Now, if the socket is rudely disconnected, the EndReceive will throw a SocketException. This will cause two things to happen. First, the exception will caught by the causality and posted to our errorPort, where it will be dumped to the console. Second, the exception has caused ProcessBytes to exit, so that triggers a cascading set of donePort posts, as each pipeline stage detects the exit of its prior stage. Ultimately that causes ProcessCommands to exit, our donePort to receive a signal, and then we close the socket.
What if an intermediate stage fails, say ProcessChars? Well, just as before, we’ll get the exception through the causality so we can dump that. And ultimately, ProcessCommands will still exit because its previous pipeline stages have also exited. But at this point, we are left with ProcessBytes still spinning on a connected socket, posting char buffers to a port no-one (i.e. ProcessChars) is reading any more.
But this won’t be a problem (thankfully). When ProcessCommands exits, and our donePort signals, we’ll close the socket anyway. This will likely cause ProcessBytes to exit via an exception. The causality will catch this exception and post it to our errorPort, but our one-shot errorPort handler has already fired and won’t fire again.

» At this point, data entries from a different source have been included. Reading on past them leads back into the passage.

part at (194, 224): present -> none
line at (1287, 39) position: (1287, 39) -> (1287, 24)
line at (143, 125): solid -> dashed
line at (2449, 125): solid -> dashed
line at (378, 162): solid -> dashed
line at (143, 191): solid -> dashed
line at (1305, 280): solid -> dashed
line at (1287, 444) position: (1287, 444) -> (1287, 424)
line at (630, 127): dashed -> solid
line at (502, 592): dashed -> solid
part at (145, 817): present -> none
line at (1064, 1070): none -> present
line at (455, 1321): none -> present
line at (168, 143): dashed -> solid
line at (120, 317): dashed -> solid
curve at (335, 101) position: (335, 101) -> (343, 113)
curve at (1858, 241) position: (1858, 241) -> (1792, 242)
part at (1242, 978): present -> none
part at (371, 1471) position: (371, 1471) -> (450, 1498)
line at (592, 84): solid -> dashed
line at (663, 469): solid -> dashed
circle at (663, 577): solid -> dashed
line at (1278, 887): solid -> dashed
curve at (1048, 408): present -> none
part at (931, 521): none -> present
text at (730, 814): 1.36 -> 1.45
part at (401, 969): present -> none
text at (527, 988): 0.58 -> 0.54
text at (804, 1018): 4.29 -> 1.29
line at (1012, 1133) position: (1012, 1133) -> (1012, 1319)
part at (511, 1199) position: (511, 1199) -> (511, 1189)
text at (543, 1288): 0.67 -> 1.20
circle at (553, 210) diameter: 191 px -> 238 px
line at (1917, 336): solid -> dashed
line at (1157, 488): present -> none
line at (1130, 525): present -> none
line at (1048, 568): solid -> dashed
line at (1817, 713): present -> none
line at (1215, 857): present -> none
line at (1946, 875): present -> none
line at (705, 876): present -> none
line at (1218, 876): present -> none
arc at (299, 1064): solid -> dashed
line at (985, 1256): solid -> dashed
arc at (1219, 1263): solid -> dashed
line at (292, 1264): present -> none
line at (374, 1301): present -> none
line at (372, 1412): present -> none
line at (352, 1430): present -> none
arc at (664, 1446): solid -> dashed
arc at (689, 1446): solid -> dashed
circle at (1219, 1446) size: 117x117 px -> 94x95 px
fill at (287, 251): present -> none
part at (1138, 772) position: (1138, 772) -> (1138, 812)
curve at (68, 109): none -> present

And the donePort signal raised by ProcessBytes now exiting won’t go anywhere either because the handler of that signal, ProcessChars, has already gone away.
And really finally…
It was an interesting exercise to tackle this particular problem and I think it shows off iterators and causalities rather well. There’s still room for further enhancements, e.g. handling receive timeouts at the command level, which time-permitting, I’ll look at in a future post.